Whether you look upon house hunting as an adventure or a chore, there are some who would tell you that building a new home is a recipe for disaster. But others insist that building new is the best way to get the home of your dreams at the best possible price. What is the truth? There may not be a single choice that’s right for everyone, but new construction in most areas represents a viable alternative.
Real estate professionals acknowledge that prices are rising steadily and that the available supply of move-in ready homes is dwindling all across the country. This may be the most active “sellers’ market” in a decade. Buyers are facing greater challenges right now. Builders, however, are gearing up to meet new demand after several years of lower than average production. Despite higher costs for materials and labor, new construction represents an opportunity, and can be a wise financial decision.
Because well-priced homes in good condition routinely receive multiple offers today and can lead to bidding wars, buyers must be prepared to act quickly when they find the “right” home. It can be frustrating and disappointing, and may lead to settling on a second or third choice. Many buyers report having to submit multiple offers before one is accepted.
Alternatively, wording with a new home builder in a planned subdivision can be as simple as picking the lot you prefer and specifying the colors and kitchen appliances you prefer. Prices may vary somewhat based on options and finishes, but you might be able to look forward to promised completion on schedule and a firm move-in date. You might have to be patient, however, during the three to six months of construction.

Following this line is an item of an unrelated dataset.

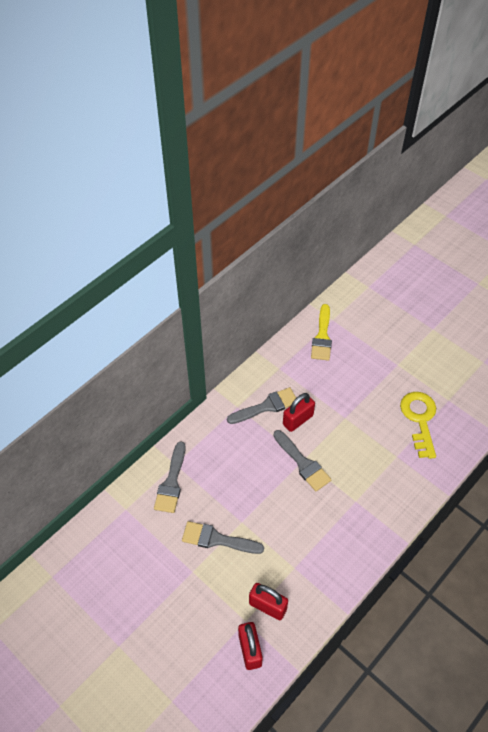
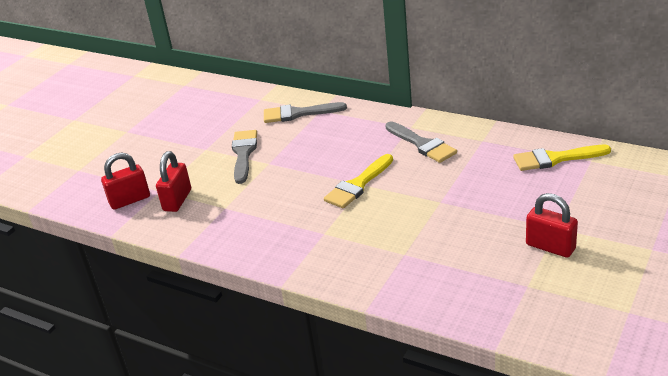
camera: 80 degrees right, 20 degrees down
(298, 420) = (416, 169): red padlock -> red padlock (550, 247)
(303, 463) = (358, 185): grey brush -> yellow brush
(419, 419) = (475, 263): yellow key -> none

A new house is just that – New! Statistics confirm that nearly half of all buyers of pre-owned homes plan to make at least some renovations within two years. With a new home under warranty, you have some comfort around ongoing maintenance and repairs for the first few years.
If you don’t need to move immediately, another option might be to purchase a lot that you can build on at some future date. Land is often a good investment, and if your plans change later, you could resell that residential lot.
The best advice? No matter which direction you choose, keep your options open.